The good news is that the logistics and distribution sector somehow managed to adapt despite the devastating impact of the global pandemic.
Problems That the Logistics Sector Faced
For the majority of operators, the sector has been operating under pressure and in a very challenging environment due to reduced output and demand, which have a strong impact on the global supply chain. In addition to preventing Covid-19 infection onboard, other issues have been the lack or shortages of basic and medical supplies, slower operations and restrictions in ports, staff exhaustion, and crew not being able to board or disembark because of port and airport restrictions.
How the Sector Adapted
With China on the way to economic recovery and demand for exports on the rise by mid-April, economic experts point to an upturn in the logistics and distribution sector. As the pandemic is here to stay for the foreseeable future or at least in 2021, many operators chose to modernize their systems through digitization. With employees working from home, many companies realized how important it is to adopt digital solutions. Experts also note that increased automation is a positive development that will result in improved transparency and efficiency, reduced risk, lower costs, and reduced carbon dioxide emissions. In fact, digitization was seen as crucial even before the onset of the global pandemic. In case of loss of coverage or signal, operators may not only be unable to ensure crew safety but risk incurring significant losses. Given that seaport operators load and unload huge amounts of cargo on a daily basis, secure and guaranteed connectivity is simply a must.
Other tools that can help improve efficiency include digital solutions for reduced energy consumption, including data collection, machine leaning, and deep learning. Smart maintenance can also be carried out with the help of sensors and condition-based monitoring. Remote inspections have also been proposed as to reduce the costs associated with dispatching staff to conduct onsite inspections. In addition, digitization also involves centralization of staff to avoid the risk of crew exhaustion on board. Operation control centres can be tasked with remote control, data processing, and monitoring.
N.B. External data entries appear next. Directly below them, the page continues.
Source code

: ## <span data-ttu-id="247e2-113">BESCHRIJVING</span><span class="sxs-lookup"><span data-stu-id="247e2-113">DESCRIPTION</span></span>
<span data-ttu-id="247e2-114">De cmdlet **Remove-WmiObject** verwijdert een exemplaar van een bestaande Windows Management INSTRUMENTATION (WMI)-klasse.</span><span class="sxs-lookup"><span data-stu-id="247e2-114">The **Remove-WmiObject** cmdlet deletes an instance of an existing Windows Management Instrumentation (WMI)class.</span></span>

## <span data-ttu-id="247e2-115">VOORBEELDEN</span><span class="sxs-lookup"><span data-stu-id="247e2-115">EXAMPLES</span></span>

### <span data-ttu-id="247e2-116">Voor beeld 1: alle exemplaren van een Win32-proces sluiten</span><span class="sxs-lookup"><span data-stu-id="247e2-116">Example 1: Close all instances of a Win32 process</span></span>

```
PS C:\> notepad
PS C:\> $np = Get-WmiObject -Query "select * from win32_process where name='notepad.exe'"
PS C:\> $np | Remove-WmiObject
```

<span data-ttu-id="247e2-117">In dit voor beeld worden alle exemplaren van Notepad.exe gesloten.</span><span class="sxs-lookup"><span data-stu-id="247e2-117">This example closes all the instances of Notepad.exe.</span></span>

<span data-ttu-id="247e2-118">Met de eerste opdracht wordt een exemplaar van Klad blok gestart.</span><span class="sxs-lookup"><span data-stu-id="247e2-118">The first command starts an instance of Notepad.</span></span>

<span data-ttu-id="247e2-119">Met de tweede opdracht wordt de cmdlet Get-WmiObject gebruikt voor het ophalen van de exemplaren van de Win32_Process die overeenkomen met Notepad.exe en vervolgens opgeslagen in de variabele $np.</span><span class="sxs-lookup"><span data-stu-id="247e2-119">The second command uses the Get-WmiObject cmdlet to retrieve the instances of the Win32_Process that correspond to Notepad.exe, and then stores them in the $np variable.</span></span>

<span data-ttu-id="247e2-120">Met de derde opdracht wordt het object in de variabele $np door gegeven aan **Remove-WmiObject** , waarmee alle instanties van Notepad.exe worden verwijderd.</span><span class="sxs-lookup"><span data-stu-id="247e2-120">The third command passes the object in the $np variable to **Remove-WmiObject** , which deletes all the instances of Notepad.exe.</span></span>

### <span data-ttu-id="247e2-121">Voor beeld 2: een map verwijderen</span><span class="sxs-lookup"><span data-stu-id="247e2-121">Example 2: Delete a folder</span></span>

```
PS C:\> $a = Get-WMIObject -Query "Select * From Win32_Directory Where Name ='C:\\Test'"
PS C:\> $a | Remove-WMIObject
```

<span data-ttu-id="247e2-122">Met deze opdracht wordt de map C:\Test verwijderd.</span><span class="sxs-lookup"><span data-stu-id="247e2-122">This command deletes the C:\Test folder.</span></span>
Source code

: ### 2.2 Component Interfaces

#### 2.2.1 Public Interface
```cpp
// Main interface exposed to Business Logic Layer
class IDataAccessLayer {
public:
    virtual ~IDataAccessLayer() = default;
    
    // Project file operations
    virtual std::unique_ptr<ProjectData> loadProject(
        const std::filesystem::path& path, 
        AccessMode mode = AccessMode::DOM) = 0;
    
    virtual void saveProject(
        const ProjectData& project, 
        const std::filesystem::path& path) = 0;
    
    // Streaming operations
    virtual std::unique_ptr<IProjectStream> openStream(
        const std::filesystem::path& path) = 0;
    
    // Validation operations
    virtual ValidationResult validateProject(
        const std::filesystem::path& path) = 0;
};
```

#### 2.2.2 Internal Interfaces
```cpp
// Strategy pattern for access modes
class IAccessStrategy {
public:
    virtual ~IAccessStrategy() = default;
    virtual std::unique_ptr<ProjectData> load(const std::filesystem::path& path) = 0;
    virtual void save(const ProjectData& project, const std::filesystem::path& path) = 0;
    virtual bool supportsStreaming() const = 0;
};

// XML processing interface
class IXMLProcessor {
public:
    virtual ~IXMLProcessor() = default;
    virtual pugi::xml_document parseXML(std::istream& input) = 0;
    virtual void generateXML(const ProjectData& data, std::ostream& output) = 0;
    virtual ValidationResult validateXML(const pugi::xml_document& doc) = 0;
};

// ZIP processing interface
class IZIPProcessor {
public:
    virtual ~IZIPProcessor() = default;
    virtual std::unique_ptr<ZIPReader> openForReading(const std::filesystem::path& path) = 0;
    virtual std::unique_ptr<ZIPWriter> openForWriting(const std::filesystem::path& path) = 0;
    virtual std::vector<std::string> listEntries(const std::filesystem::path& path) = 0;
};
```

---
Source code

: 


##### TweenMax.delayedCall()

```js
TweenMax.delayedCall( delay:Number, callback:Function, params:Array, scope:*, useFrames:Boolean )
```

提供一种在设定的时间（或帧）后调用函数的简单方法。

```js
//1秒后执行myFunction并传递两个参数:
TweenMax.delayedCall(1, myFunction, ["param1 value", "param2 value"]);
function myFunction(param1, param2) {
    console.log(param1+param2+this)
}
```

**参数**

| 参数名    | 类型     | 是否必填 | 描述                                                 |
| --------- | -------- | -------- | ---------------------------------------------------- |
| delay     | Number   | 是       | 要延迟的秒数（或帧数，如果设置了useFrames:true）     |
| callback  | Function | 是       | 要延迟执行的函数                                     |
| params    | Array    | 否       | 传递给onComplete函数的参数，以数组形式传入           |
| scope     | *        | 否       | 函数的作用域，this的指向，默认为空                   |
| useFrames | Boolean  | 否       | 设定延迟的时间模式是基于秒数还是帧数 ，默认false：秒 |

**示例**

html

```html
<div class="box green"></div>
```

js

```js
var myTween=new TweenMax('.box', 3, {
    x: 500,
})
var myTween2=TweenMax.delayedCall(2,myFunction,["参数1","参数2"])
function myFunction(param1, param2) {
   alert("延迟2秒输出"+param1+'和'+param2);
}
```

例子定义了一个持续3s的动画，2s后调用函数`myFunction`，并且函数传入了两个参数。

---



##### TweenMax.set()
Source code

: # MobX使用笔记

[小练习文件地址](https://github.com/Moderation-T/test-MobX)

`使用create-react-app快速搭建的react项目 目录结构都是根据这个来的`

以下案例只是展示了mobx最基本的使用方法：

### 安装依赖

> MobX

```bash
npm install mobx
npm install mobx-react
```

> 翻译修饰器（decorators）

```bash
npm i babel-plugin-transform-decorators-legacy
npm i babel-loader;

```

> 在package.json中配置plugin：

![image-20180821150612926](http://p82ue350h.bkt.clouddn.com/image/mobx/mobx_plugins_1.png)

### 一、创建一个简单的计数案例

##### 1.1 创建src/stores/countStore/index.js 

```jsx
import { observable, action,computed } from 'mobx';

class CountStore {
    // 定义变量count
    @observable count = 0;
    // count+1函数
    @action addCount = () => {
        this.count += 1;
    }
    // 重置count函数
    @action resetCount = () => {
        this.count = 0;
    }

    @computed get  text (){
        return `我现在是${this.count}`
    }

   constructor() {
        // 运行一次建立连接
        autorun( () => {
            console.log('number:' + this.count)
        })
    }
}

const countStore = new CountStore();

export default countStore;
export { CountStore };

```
Experts also stress on the fact that human error not only compromises crew safety but can cost a lot of money, resulting in lost revenue and profits for operators. When email attachments are missing or containers are wrongly labeled, problems occur. When staff in one country is unable to access information in another because of time zones, problems also occur. International freight forwarders can no longer afford human error, especially in light of the ongoing global pandemic and economic crisis. Digitization is increasingly about risk management through improved transparency.